9. Bottlenecks & Scaling

Potential bottlenecks and mitigations:

• Hot videos (read hotspot): mitigate with CDN, distributed cache, replicate metadata across nodes, and use aggressive TTL caching for metadata.
• Transcoding compute cost and latency: use highly parallel worker fleets, GPU/CPU optimized instances, and autoscale based on queue depth; consider on-demand vs. spot fleets.
• Upload spikes: scale presign API horizontally behind LB; rely on S3 for ingest; throttle or queue presign requests if needed.
• Large storage and cost: use storage tiers, compress with efficient codecs (VP9/AV1), and garbage-collect unused originals.
• Network egress: offload to CDN and use regional origins to reduce cross-region traffic.
• Consistency for session/parts: use idempotent part identifiers (checksums) and rely on object store multipart upload semantics for correctness.
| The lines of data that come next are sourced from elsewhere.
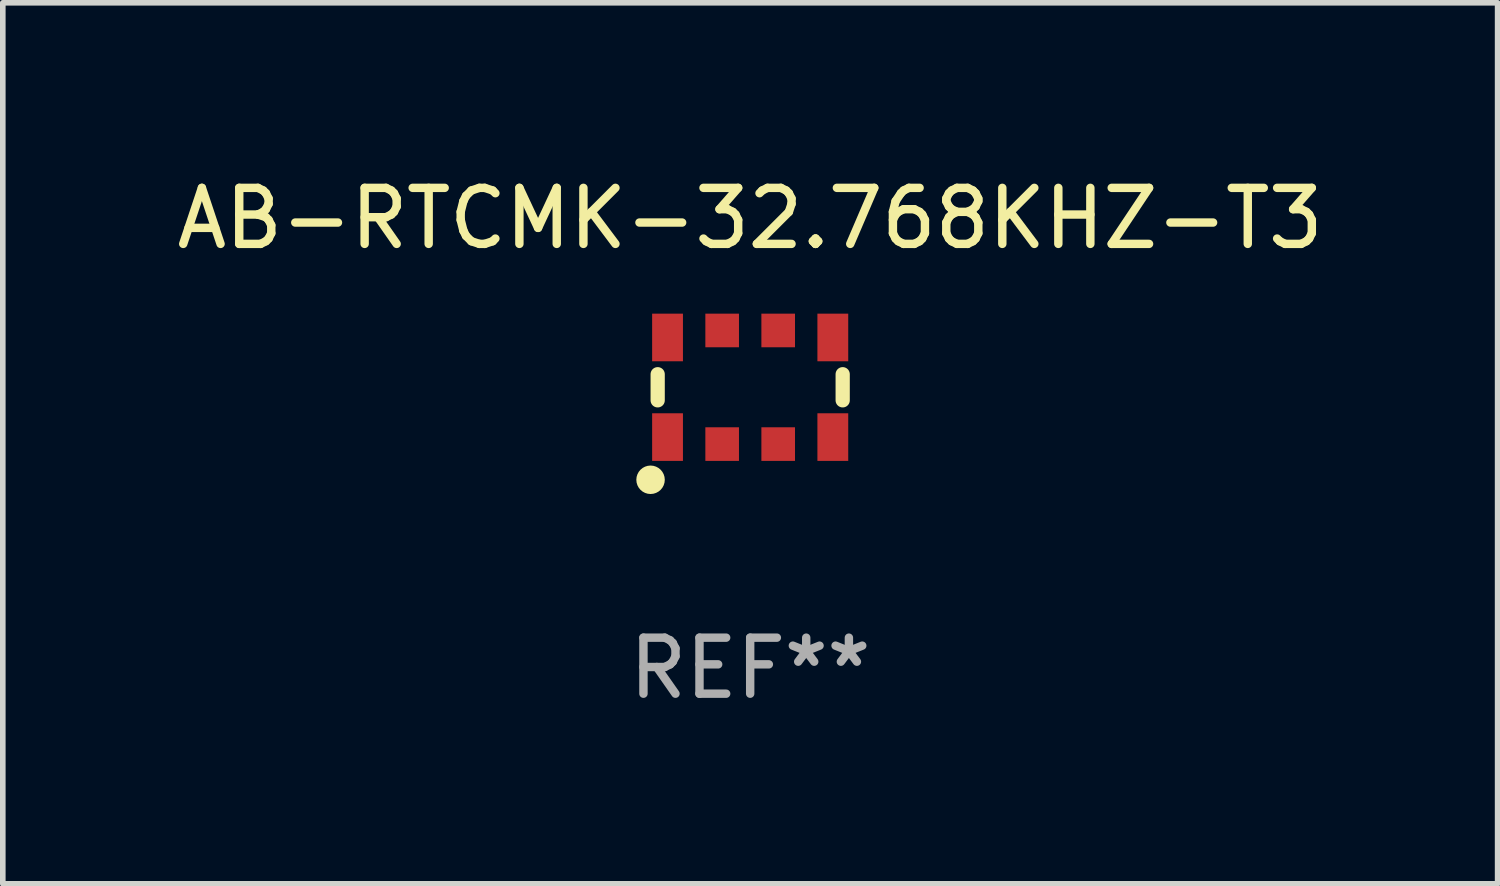
<source format=kicad_pcb>
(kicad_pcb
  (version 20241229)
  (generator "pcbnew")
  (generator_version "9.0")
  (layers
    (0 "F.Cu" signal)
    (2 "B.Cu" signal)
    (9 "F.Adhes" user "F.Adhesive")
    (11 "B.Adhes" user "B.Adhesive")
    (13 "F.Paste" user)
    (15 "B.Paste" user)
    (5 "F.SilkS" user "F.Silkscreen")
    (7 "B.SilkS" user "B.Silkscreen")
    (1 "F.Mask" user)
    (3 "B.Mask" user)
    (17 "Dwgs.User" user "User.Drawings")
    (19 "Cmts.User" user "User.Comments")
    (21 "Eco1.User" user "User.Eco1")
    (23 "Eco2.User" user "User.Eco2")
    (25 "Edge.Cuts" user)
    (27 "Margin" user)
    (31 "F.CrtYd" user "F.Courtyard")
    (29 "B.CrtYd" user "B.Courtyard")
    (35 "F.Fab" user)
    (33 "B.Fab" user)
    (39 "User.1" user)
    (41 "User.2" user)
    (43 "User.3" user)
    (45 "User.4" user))
  (footprint "AB-RTCMK-32.768KHZ-T3"
    (layer "F.Cu")
    (at 10.339 3.862)
    (property "Reference" "AB-RTCMK-32.768KHZ-T3" (at 0 -3.014 0) (layer "F.SilkS") (effects (font (size 1 1) (thickness 0.15))))
    (attr through_hole)
    (fp_line (start -1.651 -0.233) (end -1.651 0.233) (stroke (width 0.254) (type solid)) (layer "F.SilkS"))
    (fp_line (start 1.651 -0.233) (end 1.651 0.233) (stroke (width 0.254) (type solid)) (layer "F.SilkS"))
    (fp_circle (center -1.778 1.651) (end -1.651 1.651) (stroke (width 0.254) (type solid)) (fill no) (layer "F.SilkS"))
    (fp_text user "REF**" (at 0 5.014 0) (layer "F.Fab") (effects (font (size 1 1) (thickness 0.15))))
    (pad "1" smd rect (at -1.475 0.889) (size 0.55 0.85) (layers "F.Cu" "F.Mask" "F.Paste"))
    (pad "2" smd rect (at -0.5 1.014) (size 0.6 0.6) (layers "F.Cu" "F.Mask" "F.Paste"))
    (pad "3" smd rect (at 0.5 1.014) (size 0.6 0.6) (layers "F.Cu" "F.Mask" "F.Paste"))
    (pad "4" smd rect (at 1.475 0.889) (size 0.55 0.85) (layers "F.Cu" "F.Mask" "F.Paste"))
    (pad "5" smd rect (at 1.475 -0.889) (size 0.55 0.85) (layers "F.Cu" "F.Mask" "F.Paste"))
    (pad "6" smd rect (at 0.5 -1.014) (size 0.6 0.6) (layers "F.Cu" "F.Mask" "F.Paste"))
    (pad "7" smd rect (at -0.5 -1.014) (size 0.6 0.6) (layers "F.Cu" "F.Mask" "F.Paste"))
    (pad "8" smd rect (at -1.475 -0.889) (size 0.55 0.85) (layers "F.Cu" "F.Mask" "F.Paste")))
  (gr_rect
    (start -3 -3)
    (end 23.679 12.724)
    (stroke (width 0.1) (type default))
    (fill no)
    (layer "Edge.Cuts")))
</source>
10. Follow-up Questions / Extensions

• Support pipelined processing: client uploads pre-segmented chunks and server starts transcoding before entire original uploaded.
• Exact view counting and analytics: design a scalable counters system (approximate counters with periodic aggregation vs strong counters for billing).
• Live streaming: add ingest servers, lower-latency chunking, sub-second segmenting, and specialized CDN behaviors.
• Recommendations / personalization: build separate services with graph processing and feature stores (out of scope).
• Content moderation / copyright detection: integrate offline & nearline classifiers and human review pipelines.

11. Wrap-up

Design focuses on three pillars: reliable resumable uploads (presigned multipart to object store), scalable transcoding (DAG/orchestrator and parallel workers), and low-latency playback (multiple renditions + CDN). Use highly available components (S3, Cassandra, CDN) and elastic compute to meet peaks. Favor availability and eventual consistency for metadata, and design for caching and hotspot mitigation for viral content.